Tak tanggung-tanggung, ini pun direspons langsung oleh pihak Telegram sendiri. Pihaknya menanyakan kesalahan platform-nya sehingga harus diblokir.
“That’s strange, we have never received any requests/complaints from the Indonesian government. We’ll investigate and make an announcement,” ujar Founder Telegram Pavel Durov melalui akun Twitternya @durov.
Sebelumnya, Kemenkominfo menjelaskan pemblokiran ini harus dilakukan karena banyak sekali kanal yang ada di layanan tersebut bermuatan propaganda radikalisme, terorisme, paham kebencian, ajakan atau cara merakit bom, cara melakukan penyerangan, disturbing images, dan lain-lain yang bertentangan dengan peraturan perundang-undangan di Indonesia.
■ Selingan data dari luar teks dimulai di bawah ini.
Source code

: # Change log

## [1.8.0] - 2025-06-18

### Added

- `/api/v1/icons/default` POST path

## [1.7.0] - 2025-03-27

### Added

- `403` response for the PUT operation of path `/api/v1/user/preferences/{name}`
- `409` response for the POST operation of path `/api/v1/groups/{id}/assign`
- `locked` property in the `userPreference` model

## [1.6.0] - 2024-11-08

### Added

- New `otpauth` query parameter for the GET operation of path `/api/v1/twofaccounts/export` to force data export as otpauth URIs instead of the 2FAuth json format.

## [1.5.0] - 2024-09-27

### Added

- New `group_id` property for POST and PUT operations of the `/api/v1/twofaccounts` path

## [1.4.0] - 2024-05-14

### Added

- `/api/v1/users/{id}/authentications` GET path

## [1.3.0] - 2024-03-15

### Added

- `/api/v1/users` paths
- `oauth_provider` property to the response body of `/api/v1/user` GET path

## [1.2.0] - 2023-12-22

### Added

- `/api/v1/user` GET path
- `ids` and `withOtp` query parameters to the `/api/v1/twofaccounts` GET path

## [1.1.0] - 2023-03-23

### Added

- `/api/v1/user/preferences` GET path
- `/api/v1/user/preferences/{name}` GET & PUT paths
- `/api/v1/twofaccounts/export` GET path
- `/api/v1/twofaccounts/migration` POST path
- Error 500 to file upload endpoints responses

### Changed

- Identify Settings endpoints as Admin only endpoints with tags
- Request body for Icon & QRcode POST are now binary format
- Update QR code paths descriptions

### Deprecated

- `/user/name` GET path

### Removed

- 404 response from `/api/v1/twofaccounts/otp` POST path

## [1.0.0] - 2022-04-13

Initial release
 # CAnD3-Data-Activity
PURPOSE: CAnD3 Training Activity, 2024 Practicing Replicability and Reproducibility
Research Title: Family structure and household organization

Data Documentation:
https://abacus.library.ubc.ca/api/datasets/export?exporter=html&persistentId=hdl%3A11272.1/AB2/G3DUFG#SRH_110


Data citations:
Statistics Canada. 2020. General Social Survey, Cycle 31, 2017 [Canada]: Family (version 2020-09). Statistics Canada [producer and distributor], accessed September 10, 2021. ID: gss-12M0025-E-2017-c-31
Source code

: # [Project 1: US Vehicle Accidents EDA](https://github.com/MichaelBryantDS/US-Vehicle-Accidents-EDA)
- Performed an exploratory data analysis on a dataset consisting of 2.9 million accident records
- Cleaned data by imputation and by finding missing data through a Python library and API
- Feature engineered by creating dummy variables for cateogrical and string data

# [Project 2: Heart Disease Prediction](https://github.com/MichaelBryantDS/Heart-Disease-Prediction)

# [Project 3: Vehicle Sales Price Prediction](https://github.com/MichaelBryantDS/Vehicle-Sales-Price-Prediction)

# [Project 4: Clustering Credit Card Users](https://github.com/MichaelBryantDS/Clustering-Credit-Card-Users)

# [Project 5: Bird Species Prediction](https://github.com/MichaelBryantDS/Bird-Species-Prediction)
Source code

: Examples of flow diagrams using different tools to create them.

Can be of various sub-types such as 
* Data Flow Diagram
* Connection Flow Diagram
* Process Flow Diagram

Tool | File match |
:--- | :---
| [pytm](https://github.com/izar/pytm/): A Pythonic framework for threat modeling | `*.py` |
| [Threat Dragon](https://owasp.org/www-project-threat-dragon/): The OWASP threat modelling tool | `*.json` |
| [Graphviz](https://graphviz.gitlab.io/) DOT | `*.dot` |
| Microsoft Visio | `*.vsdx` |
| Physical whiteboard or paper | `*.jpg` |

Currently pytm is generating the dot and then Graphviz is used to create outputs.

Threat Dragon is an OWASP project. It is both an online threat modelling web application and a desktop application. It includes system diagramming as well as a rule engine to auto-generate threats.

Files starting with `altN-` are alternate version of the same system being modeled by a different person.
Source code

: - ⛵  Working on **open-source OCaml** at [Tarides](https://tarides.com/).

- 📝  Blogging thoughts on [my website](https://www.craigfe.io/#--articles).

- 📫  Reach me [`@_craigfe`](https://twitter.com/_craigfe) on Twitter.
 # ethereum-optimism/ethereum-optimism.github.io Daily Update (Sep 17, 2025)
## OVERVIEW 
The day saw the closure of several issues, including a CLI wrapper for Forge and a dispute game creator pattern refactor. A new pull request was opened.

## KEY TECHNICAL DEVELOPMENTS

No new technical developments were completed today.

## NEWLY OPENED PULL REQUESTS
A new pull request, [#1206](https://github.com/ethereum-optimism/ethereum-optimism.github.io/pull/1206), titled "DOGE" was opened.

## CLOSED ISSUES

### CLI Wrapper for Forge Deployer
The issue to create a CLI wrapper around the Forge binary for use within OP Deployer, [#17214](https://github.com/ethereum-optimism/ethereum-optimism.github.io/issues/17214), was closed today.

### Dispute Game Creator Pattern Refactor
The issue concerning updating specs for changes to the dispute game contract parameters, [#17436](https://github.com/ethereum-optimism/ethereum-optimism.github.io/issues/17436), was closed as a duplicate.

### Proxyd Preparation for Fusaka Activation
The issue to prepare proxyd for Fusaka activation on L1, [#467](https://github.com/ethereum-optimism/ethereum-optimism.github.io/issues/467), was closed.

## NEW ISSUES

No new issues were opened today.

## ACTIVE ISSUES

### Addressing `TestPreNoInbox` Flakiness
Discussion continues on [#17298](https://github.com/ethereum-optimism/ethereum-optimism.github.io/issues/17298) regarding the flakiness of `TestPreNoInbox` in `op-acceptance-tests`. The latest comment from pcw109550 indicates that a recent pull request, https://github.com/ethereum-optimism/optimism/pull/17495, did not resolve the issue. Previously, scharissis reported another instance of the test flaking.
“Saat ini kami juga sedang menyiapkan proses penutupan aplikasi Telegram secara menyeluruh di Indonesia apabila Telegram tidak menyiapkan Standard Operating Procedure (SOP) penanganan konten-konten yang melanggar hukum dalam aplikasi mereka. Langkah ini dilakukan sebagai upaya untuk menjaga keutuhan Negara Kesatuan Republik Indonesia (NKRI),” papar Dirjen Aplikasi Informatika Semuel A. Pangerapan. (ms)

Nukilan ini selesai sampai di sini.